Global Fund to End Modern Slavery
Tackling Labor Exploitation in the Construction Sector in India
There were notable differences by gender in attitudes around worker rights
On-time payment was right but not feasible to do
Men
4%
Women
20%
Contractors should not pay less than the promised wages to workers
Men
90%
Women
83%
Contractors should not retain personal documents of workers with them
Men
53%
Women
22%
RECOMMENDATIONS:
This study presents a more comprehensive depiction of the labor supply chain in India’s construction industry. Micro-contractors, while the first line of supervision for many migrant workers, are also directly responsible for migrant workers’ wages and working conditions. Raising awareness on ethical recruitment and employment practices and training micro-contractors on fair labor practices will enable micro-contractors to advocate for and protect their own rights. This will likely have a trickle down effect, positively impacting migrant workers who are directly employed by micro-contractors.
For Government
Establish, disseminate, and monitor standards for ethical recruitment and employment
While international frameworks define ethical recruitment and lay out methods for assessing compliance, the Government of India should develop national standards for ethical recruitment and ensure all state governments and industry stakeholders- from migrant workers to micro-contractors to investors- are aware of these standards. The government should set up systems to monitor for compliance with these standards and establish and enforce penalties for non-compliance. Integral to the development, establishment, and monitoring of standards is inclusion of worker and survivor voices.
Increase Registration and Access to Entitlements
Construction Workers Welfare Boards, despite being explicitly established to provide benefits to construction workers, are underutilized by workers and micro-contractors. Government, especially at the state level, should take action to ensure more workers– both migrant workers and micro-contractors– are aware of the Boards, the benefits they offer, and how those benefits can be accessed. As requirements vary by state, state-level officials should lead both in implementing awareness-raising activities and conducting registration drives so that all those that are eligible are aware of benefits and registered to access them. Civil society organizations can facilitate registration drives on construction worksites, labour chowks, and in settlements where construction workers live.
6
• • • • • • •
### What is expected
Can you restate every record above word for word?

### Exercise output
Global Fund to End Modern Slavery
Tackling Labor Exploitation in the Construction Sector in India
There were notable differences by gender in attitudes around worker rights
On-time payment was right but not feasible to do
Men
4%
Women
20%
Contractors should not pay less than the promised wages to workers
Men
90%
Women
83%
Contractors should not retain personal documents of workers with them
Men
53%
Women
22%
RECOMMENDATIONS:
This study presents a more comprehensive depiction of the labor supply chain in India’s construction industry. Micro-contractors, while the first line of supervision for many migrant workers, are also directly responsible for migrant workers’ wages and working conditions. Raising awareness on ethical recruitment and employment practices and training micro-contractors on fair labor practices will enable micro-contractors to advocate for and protect their own rights. This will likely have a trickle down effect, positively impacting migrant workers who are directly employed by micro-contractors.
For Government
Establish, disseminate, and monitor standards for ethical recruitment and employment
While international frameworks define ethical recruitment and lay out methods for assessing compliance, the Government of India should develop national standards for ethical recruitment and ensure all state governments and industry stakeholders- from migrant workers to micro-contractors to investors- are aware of these standards. The government should set up systems to monitor for compliance with these standards and establish and enforce penalties for non-compliance. Integral to the development, establishment, and monitoring of standards is inclusion of worker and survivor voices.
Increase Registration and Access to Entitlements
Construction Workers Welfare Boards, despite being explicitly established to provide benefits to construction workers, are underutilized by workers and micro-contractors. Government, especially at the state level, should take action to ensure more workers– both migrant workers and micro-contractors– are aware of the Boards, the benefits they offer, and how those benefits can be accessed. As requirements vary by state, state-level officials should lead both in implementing awareness-raising activities and conducting registration drives so that all those that are eligible are aware of benefits and registered to access them. Civil society organizations can facilitate registration drives on construction worksites, labour chowks, and in settlements where construction workers live.
6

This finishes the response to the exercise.